YOUR TASK:
In the forum thread below, what stage of lung cancer does the opening post say the husband has?

PAGE EXCERPT:
Not coping

It's 1.14 am and I can't sleep  my husband has stage 4 lung cancer and it terrifies me. We've been together for 45 years and I'm trying to be strong for him but I'm failing miserably. Sometimes I feel almost angry that he might leave me in a world I don't even like anymore and I feel so selfish when he's the one whose sick not me 

  • Hello Plumduff

    I am sorry its over a day since you posted i dont log in often so I hope you have managed to reach out in person too but in case 

    I too have been with my hubby for over 40 years. Its natural to feel scared and angry

    And to wonder what is going to happen.

    Have you spoken to anyone else how you feel? It is important to look after your own emotional wellbeing at this time.

    If you need to talk in middle of night Samaritans are there phone calls are free

    Macmillan have a helpline in the day time

    And your hubby team should have given you info to ask for help for both of you. If not ask ask ask 

    And most importantly you are not selfish this is big and you are a grieving wife processing difficult things

    Be kind to yourself 

    Sending hugs 

  • Hi Plumduff, I don’t have any advice but just wanted to comment as what you wrote really resonated with me. My husband was recently diagnosed with bowel cancer and has since had part of his colon removed. I’ve been through so many emotions and one is anger. This is my first post on here so not sure of protocols but just wanted to send you a virtual hug and say I get how you’re feeling and it’s not selfish, it’s really hard being the carer I’m sure you are doing your best for him. Take care. 

  • Hi Violet68

    Welcome 

    Im sorry you are going through this too you are not alone

    I have been on a rollercoaster so far and I am sure you have too from what you say.

    None of us planned to be in this spot and it is tough ...sending hugs to you too

  • Hi. Thanks for replying  we haven't been given any information about emotional support. I hate seeing him ill and I guess I'm scared of the future. There is a macmillon contact at the hospital so I will start there. I'm feeling a bit more positive today and I'm glad I came on here  

  • Hi Violet. That was my first post and I'm glad now I reached out. I always thought I'd be this great wise tower of strength if john or the kids got really sick and instead I'm wanting him to tell me it'll all be okay, but he can't. I think my anger is really aimed at the doctor who took 13 months to send him for a ct scan by which time it had spread. If she had done something sooner he could have recovered.

INFORMATION PROVIDED:
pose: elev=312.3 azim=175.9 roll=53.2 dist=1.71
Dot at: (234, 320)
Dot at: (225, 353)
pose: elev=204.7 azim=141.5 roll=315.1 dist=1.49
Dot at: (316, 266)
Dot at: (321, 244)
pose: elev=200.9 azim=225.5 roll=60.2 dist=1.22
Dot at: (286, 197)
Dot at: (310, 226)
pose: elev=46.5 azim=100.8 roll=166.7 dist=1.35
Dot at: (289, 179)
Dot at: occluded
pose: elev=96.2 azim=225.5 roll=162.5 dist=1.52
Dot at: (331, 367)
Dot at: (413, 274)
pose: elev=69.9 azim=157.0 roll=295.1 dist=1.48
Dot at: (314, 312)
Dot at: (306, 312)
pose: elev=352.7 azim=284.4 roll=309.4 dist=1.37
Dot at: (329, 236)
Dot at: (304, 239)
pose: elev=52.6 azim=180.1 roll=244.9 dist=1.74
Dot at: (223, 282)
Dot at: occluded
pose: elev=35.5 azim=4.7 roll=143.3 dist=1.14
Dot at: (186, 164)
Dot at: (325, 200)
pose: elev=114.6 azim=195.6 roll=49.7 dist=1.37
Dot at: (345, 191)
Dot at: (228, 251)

ANSWER FOR THE TASK:
Stage 4.